Watershed
The lagoon watershed is home to 2,284 square miles of amazing natural beauty, and its waters span an impressive 353 square miles.
Five counties border the lagoon and seven counties are within the watershed.
The five inlets connecting the lagoon with the Atlantic Ocean create a flow of water between the two bodies of water. The inlet at Port Canaveral has locks that help to regulate the water exchange and keep the port basin separate from the lagoon.
The lagoon is a 156-mile-long estuary where salt water from the Atlantic Ocean mixes with freshwater from the land and tributaries. The resulting brackish (slightly salty) water is moved more by the wind than by the tide and does not flow from headwaters to a mouth like a river.
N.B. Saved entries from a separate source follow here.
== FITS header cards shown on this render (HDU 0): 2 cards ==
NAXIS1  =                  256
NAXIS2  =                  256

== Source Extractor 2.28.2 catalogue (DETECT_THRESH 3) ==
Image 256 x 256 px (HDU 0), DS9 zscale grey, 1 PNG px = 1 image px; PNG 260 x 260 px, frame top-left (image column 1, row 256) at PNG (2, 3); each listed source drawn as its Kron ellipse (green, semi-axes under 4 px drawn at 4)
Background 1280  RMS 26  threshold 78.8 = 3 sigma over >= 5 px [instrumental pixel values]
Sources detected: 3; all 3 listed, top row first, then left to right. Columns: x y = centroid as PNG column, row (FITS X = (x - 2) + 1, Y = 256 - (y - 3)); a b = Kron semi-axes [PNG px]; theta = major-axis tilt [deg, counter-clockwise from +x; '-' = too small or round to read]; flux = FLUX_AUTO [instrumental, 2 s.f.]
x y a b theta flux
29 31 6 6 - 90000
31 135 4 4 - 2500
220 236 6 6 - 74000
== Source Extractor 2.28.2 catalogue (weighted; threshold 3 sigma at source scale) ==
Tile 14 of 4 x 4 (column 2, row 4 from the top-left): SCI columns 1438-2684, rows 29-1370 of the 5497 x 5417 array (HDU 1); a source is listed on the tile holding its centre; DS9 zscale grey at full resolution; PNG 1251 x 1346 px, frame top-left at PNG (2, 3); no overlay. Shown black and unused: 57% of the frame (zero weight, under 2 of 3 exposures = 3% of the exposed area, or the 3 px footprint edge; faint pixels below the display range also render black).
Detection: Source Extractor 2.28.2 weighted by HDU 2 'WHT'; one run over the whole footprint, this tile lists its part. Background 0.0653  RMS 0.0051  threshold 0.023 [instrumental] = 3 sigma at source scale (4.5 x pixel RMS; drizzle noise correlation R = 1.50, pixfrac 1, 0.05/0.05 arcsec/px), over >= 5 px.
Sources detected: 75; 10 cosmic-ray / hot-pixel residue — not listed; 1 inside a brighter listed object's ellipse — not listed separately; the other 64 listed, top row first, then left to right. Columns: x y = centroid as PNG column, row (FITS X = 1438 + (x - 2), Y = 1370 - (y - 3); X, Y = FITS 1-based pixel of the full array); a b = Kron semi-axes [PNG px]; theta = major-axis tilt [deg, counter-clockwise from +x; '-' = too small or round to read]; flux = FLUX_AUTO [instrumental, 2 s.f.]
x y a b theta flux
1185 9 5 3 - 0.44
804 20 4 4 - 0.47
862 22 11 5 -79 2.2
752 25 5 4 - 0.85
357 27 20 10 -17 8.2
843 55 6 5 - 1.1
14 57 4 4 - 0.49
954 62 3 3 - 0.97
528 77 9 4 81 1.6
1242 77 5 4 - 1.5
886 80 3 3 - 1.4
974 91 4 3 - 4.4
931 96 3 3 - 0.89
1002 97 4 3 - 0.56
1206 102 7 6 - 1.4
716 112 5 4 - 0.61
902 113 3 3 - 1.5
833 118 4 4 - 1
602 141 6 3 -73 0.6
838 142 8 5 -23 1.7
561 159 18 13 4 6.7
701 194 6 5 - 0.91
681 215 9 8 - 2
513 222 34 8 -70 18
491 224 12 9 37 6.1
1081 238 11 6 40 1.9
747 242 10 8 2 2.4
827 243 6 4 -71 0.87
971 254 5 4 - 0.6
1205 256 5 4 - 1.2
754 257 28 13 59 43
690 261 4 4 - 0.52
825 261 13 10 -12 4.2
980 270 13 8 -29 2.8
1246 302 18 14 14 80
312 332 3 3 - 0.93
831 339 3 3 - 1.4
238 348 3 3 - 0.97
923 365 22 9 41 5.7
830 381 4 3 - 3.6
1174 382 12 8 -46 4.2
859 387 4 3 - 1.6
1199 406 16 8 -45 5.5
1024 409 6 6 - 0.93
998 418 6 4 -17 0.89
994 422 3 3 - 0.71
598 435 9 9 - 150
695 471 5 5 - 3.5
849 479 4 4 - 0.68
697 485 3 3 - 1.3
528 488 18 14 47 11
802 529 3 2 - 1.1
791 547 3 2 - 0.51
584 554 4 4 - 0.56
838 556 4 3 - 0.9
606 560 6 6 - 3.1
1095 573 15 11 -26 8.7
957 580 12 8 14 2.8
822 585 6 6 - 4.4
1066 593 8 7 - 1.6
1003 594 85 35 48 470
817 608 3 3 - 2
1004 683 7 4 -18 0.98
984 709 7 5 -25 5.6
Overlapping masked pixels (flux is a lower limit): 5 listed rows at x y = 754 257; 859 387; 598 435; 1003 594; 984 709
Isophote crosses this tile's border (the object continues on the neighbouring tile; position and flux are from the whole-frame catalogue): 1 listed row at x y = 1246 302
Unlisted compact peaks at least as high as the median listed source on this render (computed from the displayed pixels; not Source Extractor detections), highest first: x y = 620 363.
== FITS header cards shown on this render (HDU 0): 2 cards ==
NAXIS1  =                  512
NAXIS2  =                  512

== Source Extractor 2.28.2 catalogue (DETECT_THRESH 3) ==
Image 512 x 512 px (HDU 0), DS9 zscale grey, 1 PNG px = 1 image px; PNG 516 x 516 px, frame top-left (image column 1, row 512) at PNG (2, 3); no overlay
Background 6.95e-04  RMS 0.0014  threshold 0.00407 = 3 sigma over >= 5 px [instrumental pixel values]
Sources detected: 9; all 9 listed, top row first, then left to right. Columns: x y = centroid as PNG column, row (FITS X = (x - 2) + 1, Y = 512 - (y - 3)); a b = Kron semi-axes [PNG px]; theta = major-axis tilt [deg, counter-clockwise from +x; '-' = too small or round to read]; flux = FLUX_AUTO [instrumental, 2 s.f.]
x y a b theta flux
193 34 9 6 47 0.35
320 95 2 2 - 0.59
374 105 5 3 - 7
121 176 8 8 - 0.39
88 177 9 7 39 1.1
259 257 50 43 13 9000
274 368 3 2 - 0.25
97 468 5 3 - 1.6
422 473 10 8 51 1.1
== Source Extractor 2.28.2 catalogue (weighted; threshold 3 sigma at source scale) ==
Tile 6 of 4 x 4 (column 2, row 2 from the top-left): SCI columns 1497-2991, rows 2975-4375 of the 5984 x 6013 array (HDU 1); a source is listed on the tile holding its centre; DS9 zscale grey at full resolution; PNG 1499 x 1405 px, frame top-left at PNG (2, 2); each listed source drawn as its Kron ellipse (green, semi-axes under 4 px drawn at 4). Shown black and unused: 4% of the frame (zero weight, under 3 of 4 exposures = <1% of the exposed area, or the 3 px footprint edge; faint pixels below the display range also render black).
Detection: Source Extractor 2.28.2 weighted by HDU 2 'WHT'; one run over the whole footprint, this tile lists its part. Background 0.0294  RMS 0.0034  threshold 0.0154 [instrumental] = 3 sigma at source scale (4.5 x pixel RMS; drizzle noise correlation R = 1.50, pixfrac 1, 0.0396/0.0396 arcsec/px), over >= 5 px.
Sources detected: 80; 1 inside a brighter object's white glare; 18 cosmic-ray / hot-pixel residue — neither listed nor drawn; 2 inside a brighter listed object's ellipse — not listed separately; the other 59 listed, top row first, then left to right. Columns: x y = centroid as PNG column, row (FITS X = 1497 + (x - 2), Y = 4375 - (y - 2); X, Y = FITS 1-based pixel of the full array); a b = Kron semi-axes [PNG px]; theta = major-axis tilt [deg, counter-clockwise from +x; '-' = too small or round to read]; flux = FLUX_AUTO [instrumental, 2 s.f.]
The width of the lagoon can vary greatly, depending on the amount of freshwater flowing into it.
The Indian River Lagoon comprises three lagoons:
- Mosquito Lagoon (from Ponce de Leon Inlet to the north end of Merritt Island)
- Banana River (an offshoot of the Indian River on Merritt Island’s eastern shore)
- Indian River (the main body of water, extending from northern Brevard County to the southern boundary of Martin County)
Wildlife
The lagoon basin is home to a large number of species relative to other estuaries in North America.
- 685 fish species
- 370 bird species
- 2,100 plant species
- 2,200 animal species
Some of the highest numbers of nesting sea turtles in the western hemisphere can be found on the ocean beaches in the lagoon region.
The lovely lagoon is the only place in the world you’ll find the Atlantic salt marsh snake!
Plant life
The northern Indian River Lagoon is a beautiful place where mangrove-dominated wetlands and maritime hammocks transition into herbaceous salt marshes.
There are plenty of salt marshes in the lagoon – 27 percent of eastern Florida’s coastal salt marshes, to be exact!